Apesar de concordar com os
argumentos de Foucault e acreditar que ele demonstra certa ingenuidade por
parte de Chomsky, concordo com a resposta deste, quando afirma que definir uma
forma de funcionamento ideal para sociedade baseado em uma noção de natureza
humana enfrenta os mesmos problemas que a ação política direta, ou seja, mesmo
diante das incertezas e possíveis equívocos, a demanda por um curso de ação se
faz necessária, pois no contexto atual é de importância crítica que tenhamos algum
tipo de direção. Propor soluções é sempre uma tarefa árdua, permeada por
contradições e ambigüidades, mas que precisa acontecer. No entanto, a questão é
que soluções que acabam por servir ao status quo ou transferir o poder
da elite dominante para outra elite dominante não são soluções de fato, pois
perpetuam a mesma estrutura social que permite que as relações de poder e
dominação continuem indefinidamente. Temos como exemplos claros a Revolução
Francesa, A Revolução Russa e a Revolução Cultural Chinesa. Nesse aspecto, as
críticas de Foucault foram de uma precisão cirúrgica.
Para concluir deixo algumas
perguntas que me inquietaram nesse debate: Sobre as diversas outras
características que podem ser observadas em humanos, como o ódio, a violência,
a dominação, opressão, etc.
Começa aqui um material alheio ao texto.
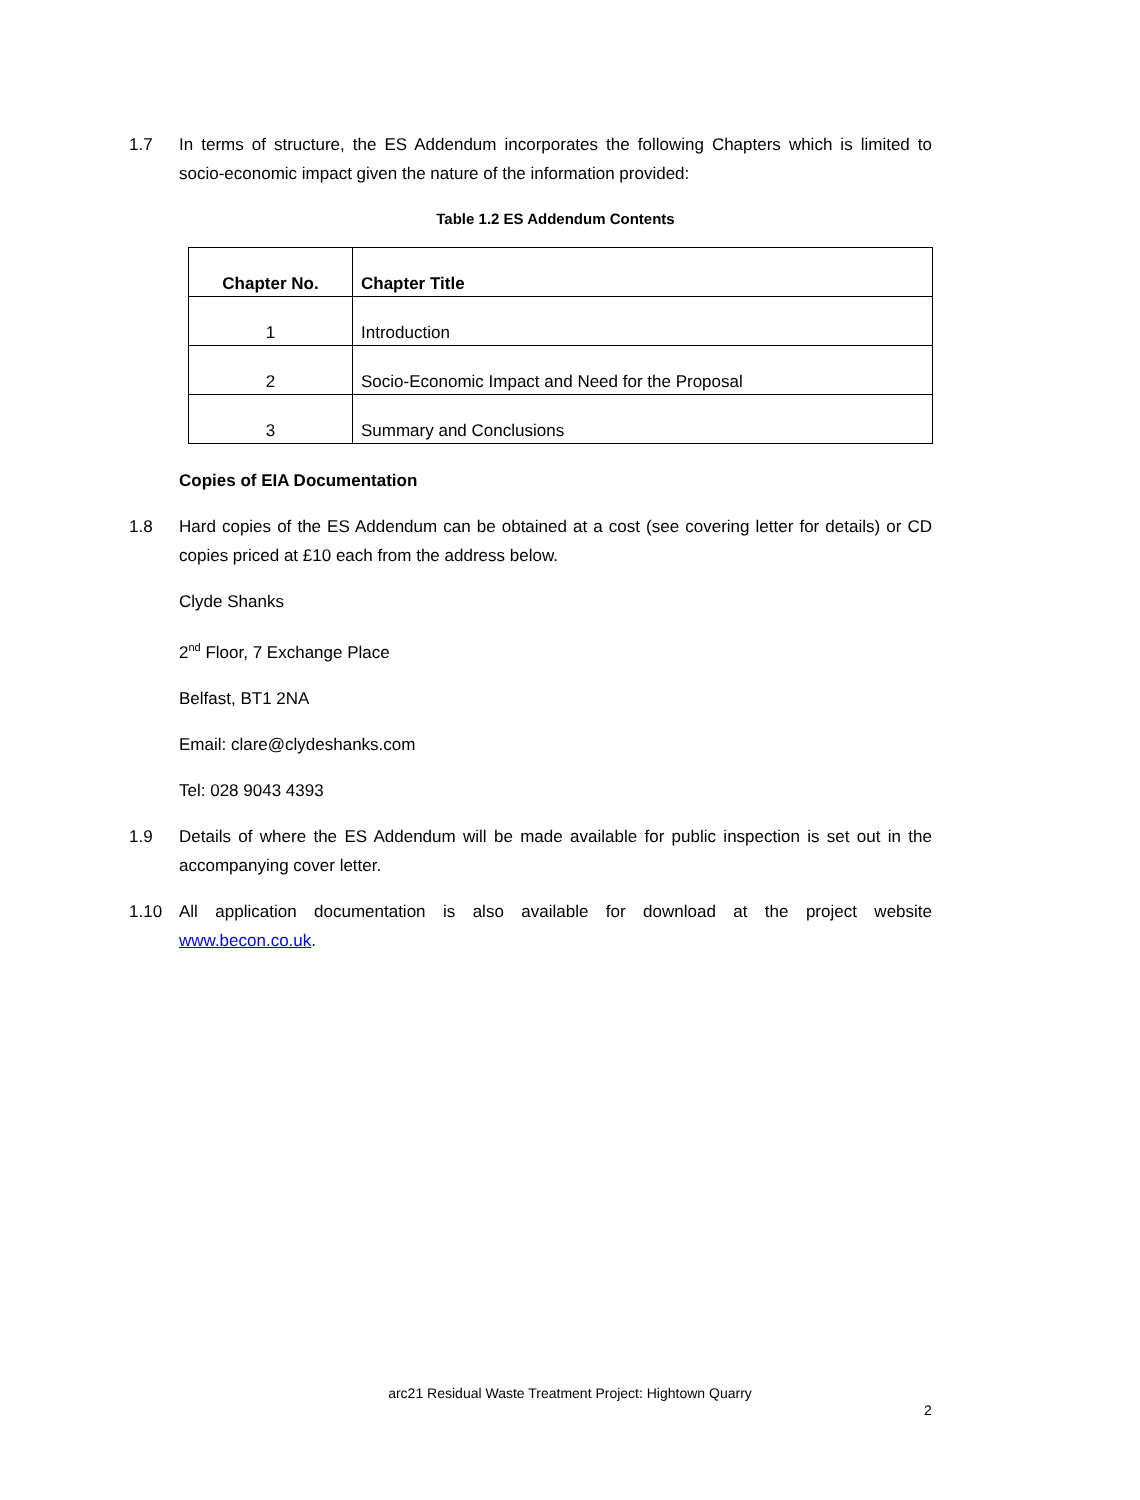1.7 In terms of structure, the ES Addendum incorporates the following Chapters which is limited to socio-economic impact given the nature of the information provided:
Table 1.2 ES Addendum Contents
| Chapter No. | Chapter Title |
| --- | --- |
| 1 | Introduction |
| 2 | Socio-Economic Impact and Need for the Proposal |
| 3 | Summary and Conclusions |
Copies of EIA Documentation
1.8 Hard copies of the ES Addendum can be obtained at a cost (see covering letter for details) or CD copies priced at £10 each from the address below.
Clyde Shanks
2<sup>nd</sup> Floor, 7 Exchange Place
Belfast, BT1 2NA
Email: clare@clydeshanks.com
Tel: 028 9043 4393
1.9 Details of where the ES Addendum will be made available for public inspection is set out in the accompanying cover letter.
1.10 All application documentation is also available for download at the project website www.becon.co.uk.
arc21 Residual Waste Treatment Project: Hightown Quarry
2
Não seriam essas também características da
“natureza humana”? Se forem, então seria o caso de criar um modelo social ideal
que escolheria as melhores características inatas em detrimento de outras menos
adequadas? Mas justamente escolher que características são as mais
adequadas não incorreria em uma escolha subjetiva, influenciada por
agenciamentos sociais, históricos e culturais? Então a definição do que é essa
suposta natureza humana e suas qualidades não acaba inevitavelmente por ter que
passar pelo crivo subjetivo e incerto do discurso humano, tornando então
arbitraria e incerta a própria existência de tal natureza? Há realmente a
necessidade de se validar o anarco-sindicalismo como solução para a sociedade a
partir de noções universais de natureza humana? Será possível definir soluções
ou fazer escolhas sem ter que se submeter a noções essencialistas? Os valores
que consideramos como bons e corretos precisam necessariamente estar vinculados
com noções universais?
Concluo com uma frase de Foucault que define bem o cuidado e critério que todos
nós devemos ter ao lidar com os temas apresentados: “O poder consegue alcançar as mais sutis e individuais das condutas e atinge
as formas mais raras e imperceptíveis de desejo”.